• Trecho apresentado

********

O agravamento da miséria e a falta de condições mínimas de sobrevivência repercute em Santa Maria. Além de dados nacionais, trazemos, mais abaixo, um pouco da organização de entidades e grupos da sociedade civil local para dar conta de amenizar, ao menos em parte, a dor de quem tem fome.
São consideradas em situação de pobreza as famílias que, em 2021, tiveram renda per capita mensal abaixo de R$ 465. As situações mais críticas em 2021 foram observadas em Manaus (41,8%) e Grande São Luís (40,1%). Já os locais com os menores resultados foram Florianópolis (9,9%) e Porto Alegre (11,4%).
Para serem classificadas como de extrema pobreza, as famílias tinham de apresentar renda per capita mensal abaixo de R$ 160. Esse grupo bateu recorde, segundo o relatório. Em 2021, 5,3 milhões de pessoas estavam nessa situação, o que representa 6,3% da população das regiões metropolitanas. Destas, 3,1 milhões de pessoas entraram nesta situação nos últimos 7 anos, sendo 1,6 milhão delas apenas em 2021.
No caso da pobreza extrema, Recife (13%) e Salvador (12,2%) registraram os percentuais mais elevados. Florianópolis (1,3%) e Cuiabá (2,4%) apareceram na outra ponta, com os índices mais baixos.
Seguindo a mesma lógica dos dados anteriores, o rendimento médio mensal das famílias, em 2021, alcançou o menor valor da série histórica. Enquanto em 2020 o valor era de R$ 1.830, em 2021 passou a ser de R$ 1.698. A queda na renda foi maior entre a população com menor rendimento. Os 40% mais pobres, com renda média de R$ 1396,10, tiveram queda de 23,1% em seus rendimentos neste mesmo período.
Um país marcado pela pobreza consequentemente também é cindido pela desigualdade. O Boletim sinaliza que a desigualdade de renda expressa pelo Coeficiente de Gini atingiu o maior valor da série histórica em 2021, chegando a 0,565 para o conjunto das Regiões Metropolitanas. Em 2014, o Gini era de 0,538.
Tamanha desigualdade também se torna gritante se levarmos em consideração mais alguns dados, a exemplo da diferença de rendimentos entre os 10% de pessoas mais ricas e os 40% de pessoas mais pobres. Essa diferença chegou a 19,1%, indicando que os 10% mais ricos ganharam, em média, 19,1 vezes mais que os 40% mais pobres.
Não é de causar espanto, após a visualização dessas informações, que, em 2022, o Brasil tenha retornado ao Mapa da Fome da Organização das Nações Unidas (ONU). Para ingressar no indesejado Mapa, um país deve ter mais de 2,5% de sua população enfrentando falta crônica de alimentos. No Brasil, no último mês de julho, 4,1% da população vivenciava a situação de fome crônica.

********

Imagens das páginas e texto extraído:
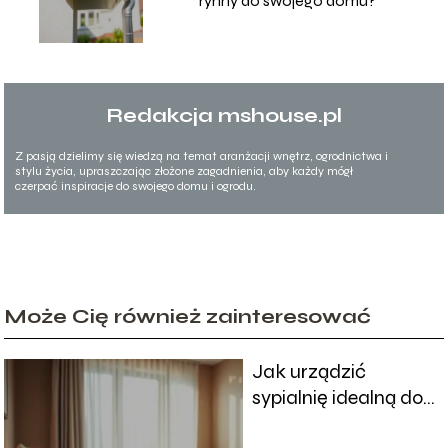
rynny do swojego domu?
Redakcja mshouse.pl
Z pasją dzielimy się wiedzą na temat aranżacji wnętrz, ogrodnictwa i
stylu życia, upraszczając złożone zagadnienia, aby każdy mógł
czerpać inspiracje do swojego domu i ogrodu.
Może Cię również zainteresować
Jak urządzić
sypialnię idealną do
regeneracji?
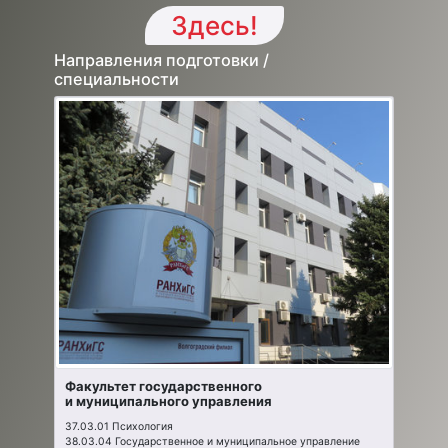
Здесь!
Направления подготовки /
специальности
Факультет государственного
и муниципального управления
37.03.01 Психология
38.03.04 Государственное и муниципальное управление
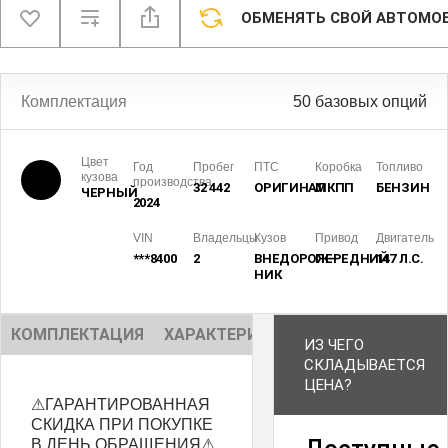
ОБМЕНЯТЬ СВОЙ АВТОМО
Комплектация
50 базовых опций
Цвет
Год
Пробег
ПТС
Коробка
Топливо
кузова
производства
32 442
ОРИГИНАЛ
МКПП
БЕНЗИН
ЧЕРНЫЙ
2024
VIN
Владельцы
Кузов
Привод
Двигатель
***8400
2
ВНЕДОРОЖ­
ПЕРЕДНИЙ
147 Л.С.
НИК
КОМПЛЕКТАЦИЯ
ХАРАКТЕРИСТИКИ
ОПИСАНИЕ
ИЗ ЧЕГО
СКЛАДЫВАЕТСЯ
ЦЕНА?
⚠ГАРАНТИРОВАННАЯ
СКИДКА ПРИ ПОКУПКЕ
В ДЕНЬ ОБРАЩЕНИЯ⚠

********

• Ordem de trabalho A
No texto sobre a pobreza, liste todas as localidades que aparecem seguidas de um percentual entre parênteses, sem repetir nenhuma.
• Ordem de trabalho B
Renomeie "Santa Maria" como "nossa cidade" no trecho do texto sobre a pobreza que vai de "O agravamento da" até "quem tem fome.", e escreva esse trecho com a troca.
• Ordem de trabalho C
Escreva o que vem a seguir no texto sobre a pobreza, começando logo depois da última frase apresentada.

• Resposta escrita A
Manaus, Grande São Luís, Florianópolis, Porto Alegre, Recife, Salvador e Cuiabá.

• Resposta escrita B
O agravamento da miséria e a falta de condições mínimas de sobrevivência repercute em nossa cidade. Além de dados nacionais, trazemos, mais abaixo, um pouco da organização de entidades e grupos da sociedade civil local para dar conta de amenizar, ao menos em parte, a dor de quem tem fome.

• Resposta escrita C
Segundo documento do Departamento Intersindical de Estatísticas e Estudos Socioeconômicos (Dieese) intitulado “Brasil: indicadores socioeconômicos selecionados” (disponível para download ao final da página), em 2021 e 2022, 15,5% da população estava na condição de insegurança grave – ou seja, estava passando fome. Por insegurança alimentar o órgão entende a “condição de não acesso pleno e permanente a alimentos. A fome representa a forma mais grave”.
Dieese constata
Corroborando a análise divulgada pelo 9º Boletim Desigualdade nas Metrópoles, o Departamento Intersindical de Estatísticas e Estudos Socioeconômicos (Dieese) lançou recentemente o documento “Brasil: indicadores socioeconômicos selecionados”, dividido em três partes: 1 - saúde financeira do país; 2 - crescimento econômico e da inflação; 3 - mercado de trabalho e as condições de vida da população. Dados são referentes ao período compreendido entre 1995 e 2021.
Segundo o órgão, para se ter uma análise mais fidedigna a respeito das reais condições de vida da população, alguns indicadores devem ser observados, tais como: Inflação; Taxa de juros; Taxa de câmbio; Evolução do PIB; Consumo das famílias; Nº de botijões de gás que o Salário Mínimo pode comprar; e Nº de cestas básicas que o Salário Mínimo pode comprar. Uma redução na taxa básica de juros (Selic), por exemplo, tende a representar melhores condições de financiamento para consumo e investimentos.
Segundo o material, “inflação é uma alta contínua e generalizada de preços”. O fenômeno não é neutro, de forma que, enquanto as e os trabalhadores sofrem com a alta de preços, uma parcela diminuta de pessoas são por ela beneficiadas.
Pelo número de cestas básicas que o salário mínimo pode comprar também é possível aferir as condições de vida da população, uma vez que a comparação com a cesta representa um indicador do poder de compra dos salários.
Segundo o material, enquanto entre os anos de 2003 e 2014 o número de cestas básicas que podiam ser compradas com o salário mínimo experimentou uma curva ascendente, desde o governo de Michel Temer o poder de compra das famílias vem descendo de forma contínua. Confira no gráfico abaixo:
Outro indicador certeiro para analisar as condições de vida da população é o número de botijões de gás de 13 quilos que o salário mínimo pode comprar. Nos últimos meses, vimos na mídia notícia denunciando a situação de extrema precariedade de famílias brasileiras, que, não conseguindo arcar com o gás de cozinha, recorrem a outros meios para cozinhar alimentos, como lenha ou álcool – o que pode acarretar acidentes fatais.
Da mesma forma que a cesta básica, a relação entre o valor do botijão e o salário mínimo vem decaindo de forma abrupta desde o governo Temer. Enquanto em 2015, por exemplo, o salário dava conta de cumprir 16,3 botijões, em 2021, no Brasil de Bolsonaro, só puderam ser comprados 12,2 botijões.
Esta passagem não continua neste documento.